■ WHAT TO WORK ON ■
A. In the comment on uniformity among the proposed rules, how does the Bank Rule define "customer"?
B. From the comment on uniformity among the proposed rules, return the passage word for word, starting with "The preamble to" and going on through "the verification requirement.".
C. Translate this sentence from the comment on uniformity among the proposed rules into Spanish: "This approach is a practical one and is consistent with developing industry practice."

II. Uniformity Among the Proposed Rules

The preamble to the Bank Rule states that "all of the participating agencies intend the effect of the [Proposed Rules] to be uniform throughout the financial services industry". 67 Fed. Reg. at 48,291. The Clearing House strongly endorses this objective. We are concerned, however, that in some significant respects, the Agencies' objective of uniformity is not achieved. In particular, our concern extends to (i) reliance on affiliates or service providers; (ii) the definition of "customer"; (iii) the definition of "account"; and (iv) the scope of the verification requirement.

A. Reliance on Affiliates or Service Providers 

The Mutual Fund Rule explicitly permits a mutual fund to delegate contractually the implementation and operation of its CIP to another affiliated or unaffiliated service provider, such as a transfer agent. 67 Fed. Reg. at 48,321. This delegation authority is also recognized in the FCM Rule and the Proposed Rule for broker-dealers (the "Broker-Dealer Rule") by allowing those institutions to realize efficiencies by dividing up the CIP requirements with regard to shared accounts. 67 Fed. Reg. at 48,308 (Broker-Dealer Rule); 67 Fed. Reg. at 48,332 (FCM Rule). In each case, however, the financial institution would have appropriate responsibility for compliance with the requirements in the Proposed Rule with respect to the institution's customers. Accordingly, the financial institution would be obligated to assess whether the other firm can be relied upon to fulfill its customer identification responsibilities, and must cease such reliance if it is no longer justified.

The FCM Rule is instructive in this regard. The preamble suggests that, in cases involving shared responsibility between executing and clearing futures commission merchants, an executing futures commission merchant could obtain from the clearing futures commission merchant "either as part of a give-up agreement or on a transaction-by-transaction basis, a certification that the latter has performed the required customer identification or verification functions." 67 Fed. Reg. at 48,332, fn. 10. This approach is a practical one and is consistent with developing industry practice. As noted in the Joint Comment, the Clearing House would be willing to work with other industry groups to develop a standard attestation that could serve this purpose. 6

The Clearing House strongly believes that this approach should be applied more generally to reliance on customer identification and verification performed by affiliates. In appropriate circumstances, which would include a financial institution's compliance procedures specifically setting forth the instances where such reliance is warranted, we believe all financial institutions subject to the Proposed Rules should be permitted to rely on customer identification and verification performed by affiliates. Such reliance may be warranted in cases where the institution verifies that the affiliate applies reasonably satisfactory customer identification and verification procedures. It seems superfluous and unnecessarily burdensome to subject the same customer to substantially similar customer identification and verification procedures on multiple occasions. It likewise seems superfluous and unnecessarily burdensome to require banks and their affiliates to maintain duplicative records regarding identification verification under the record retention requirements of the Bank Rule.

B. Definition of "Customer"

The Bank Rule defines the term "customer" to mean any person seeking to open a new account, regardless of whether the account is opened. 67 Fed. Reg. at 48,298. The other Proposed Rules define "customer" as "any person who opens a new account". See, e. g., 67 Fed. Reg. at 48, 317. Thus, as proposed, the Bank Rule would require banks to obtain customer identification information from all applicants, seek to verify such information, and retain the results of such inquiry for a period of five years, whereas the CIP obligation of other institutions would be limited to actual customers.

■ DATASET CONTENT ■
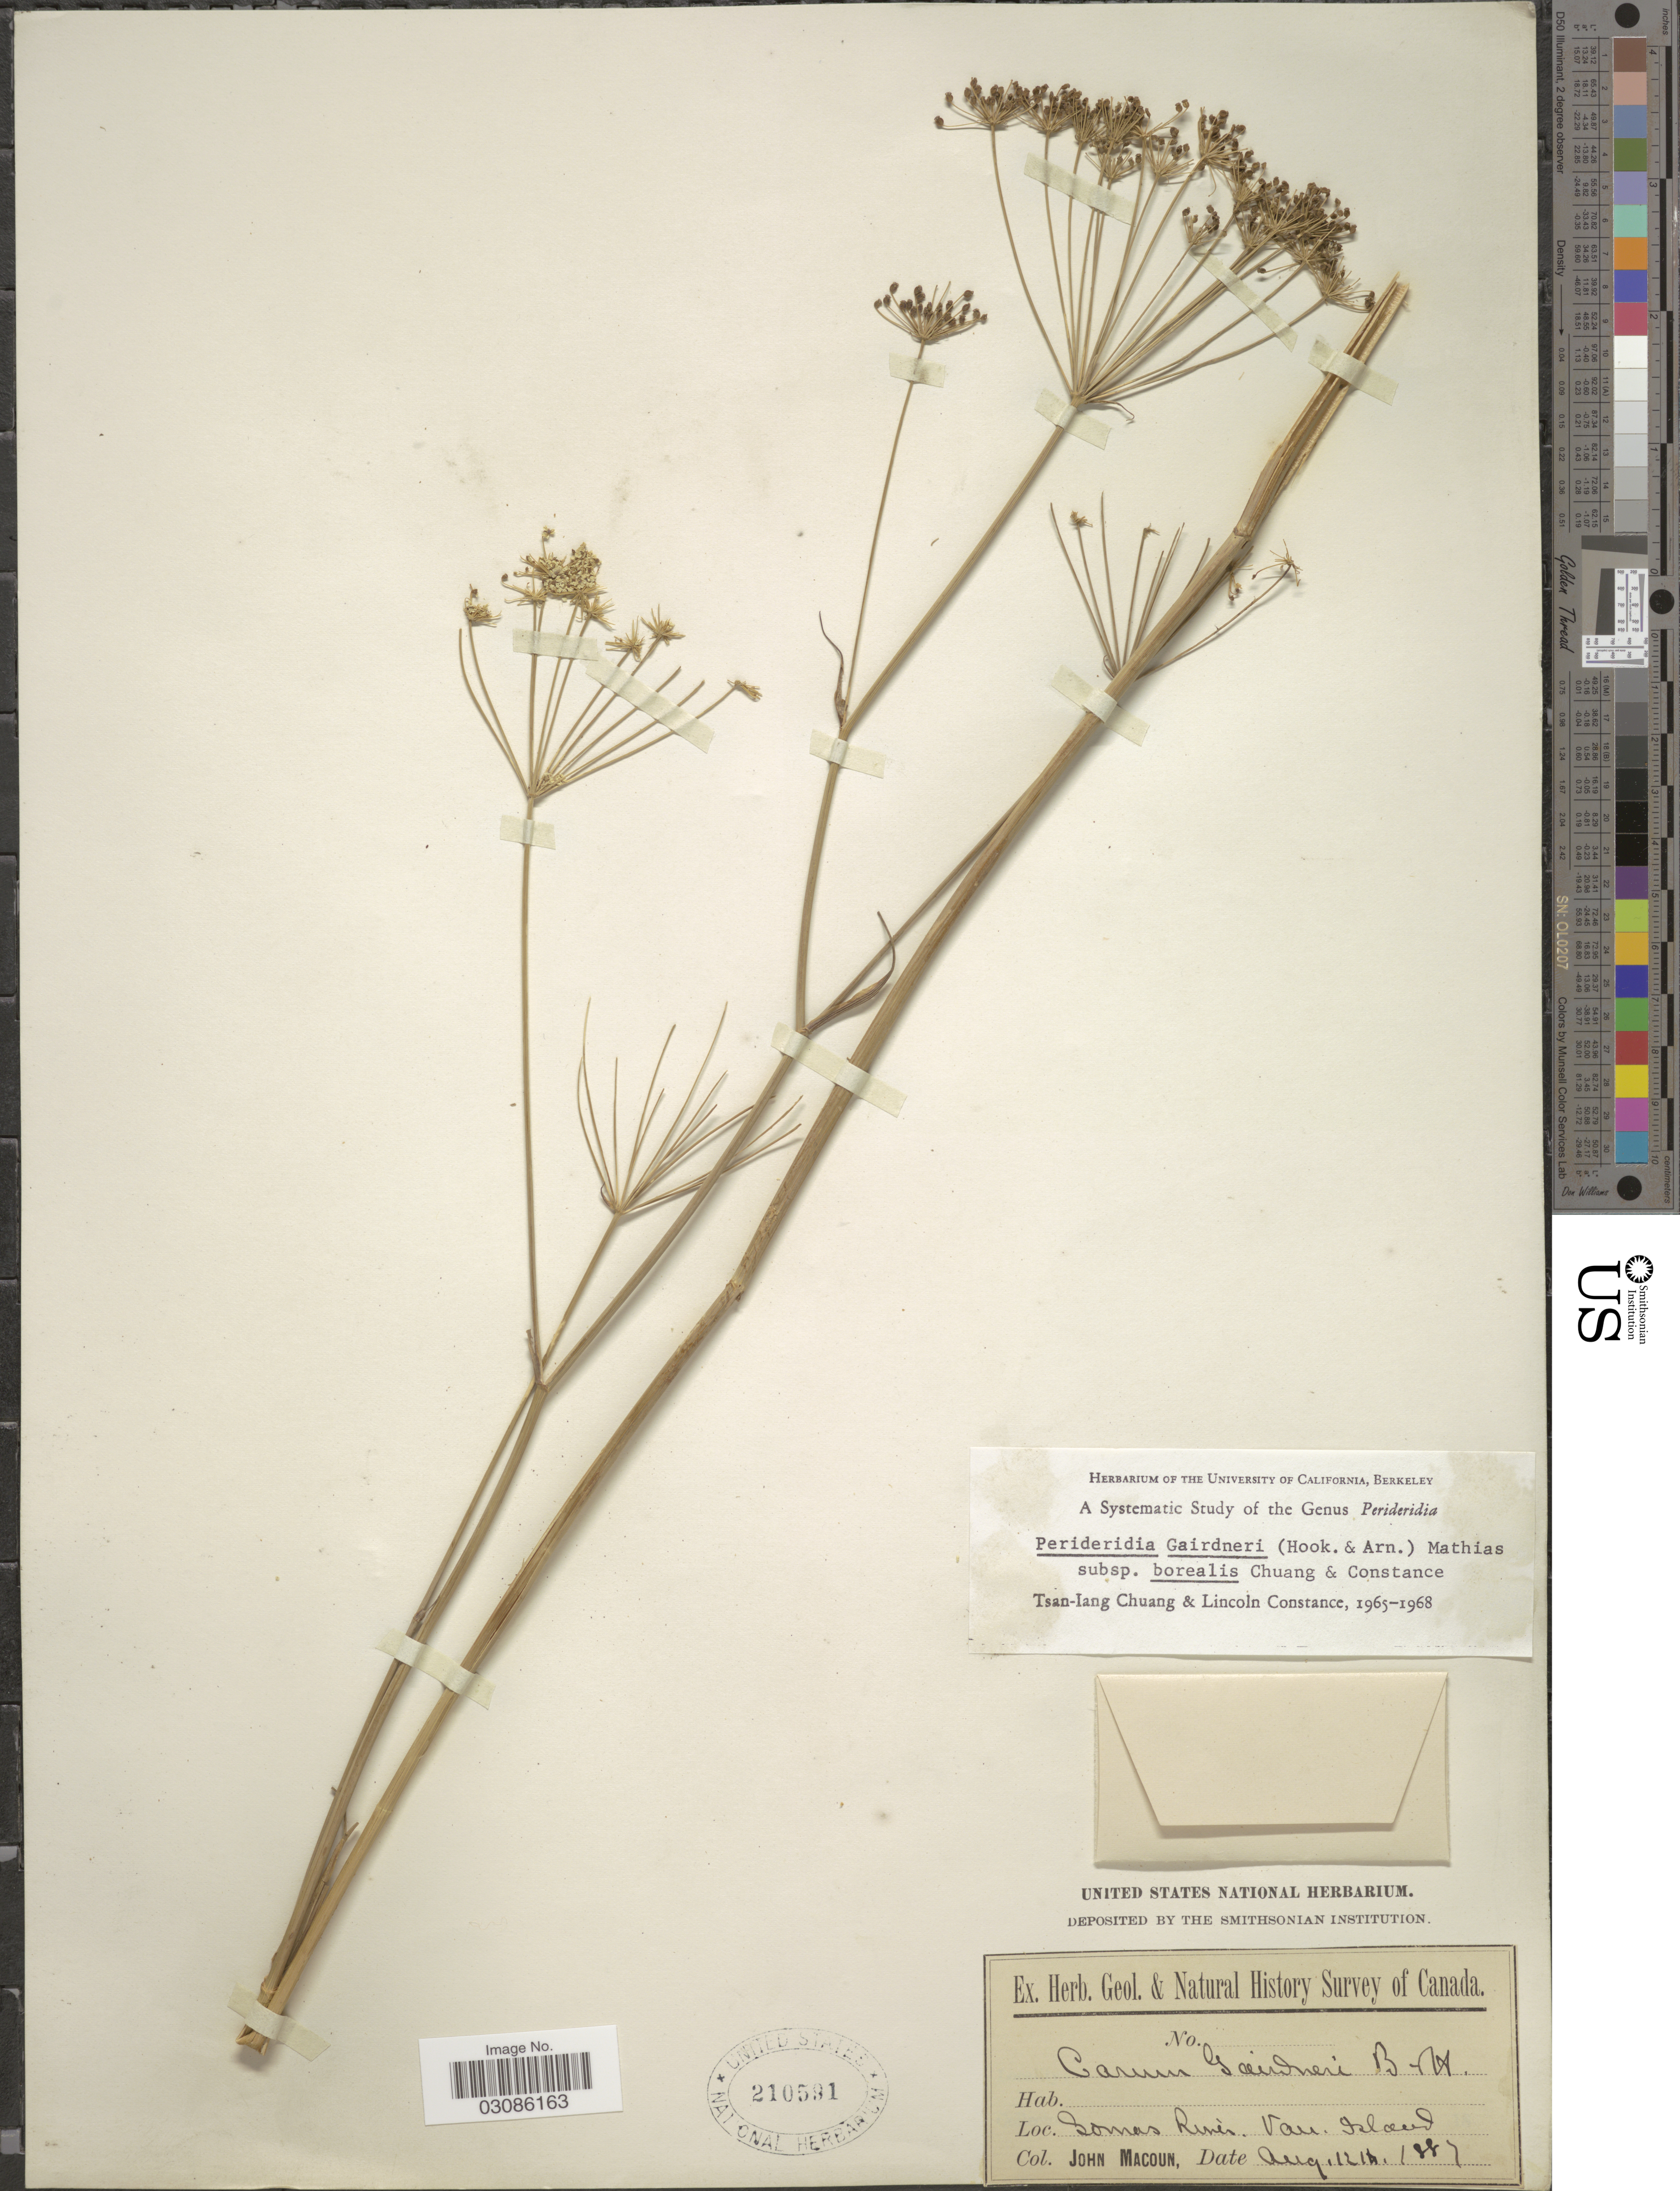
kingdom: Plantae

■ EXERCISE RESULTS ■
A. Any person seeking to open a new account, regardless of whether the account is opened.

B.
The preamble to the Bank Rule states that "all of the participating agencies intend the effect of the [Proposed Rules] to be uniform throughout the financial services industry". 67 Fed. Reg. at 48,291. The Clearing House strongly endorses this objective. We are concerned, however, that in some significant respects, the Agencies' objective of uniformity is not achieved. In particular, our concern extends to (i) reliance on affiliates or service providers; (ii) the definition of "customer"; (iii) the definition of "account"; and (iv) the scope of the verification requirement.

C. Este enfoque es práctico y es coherente con la práctica emergente del sector.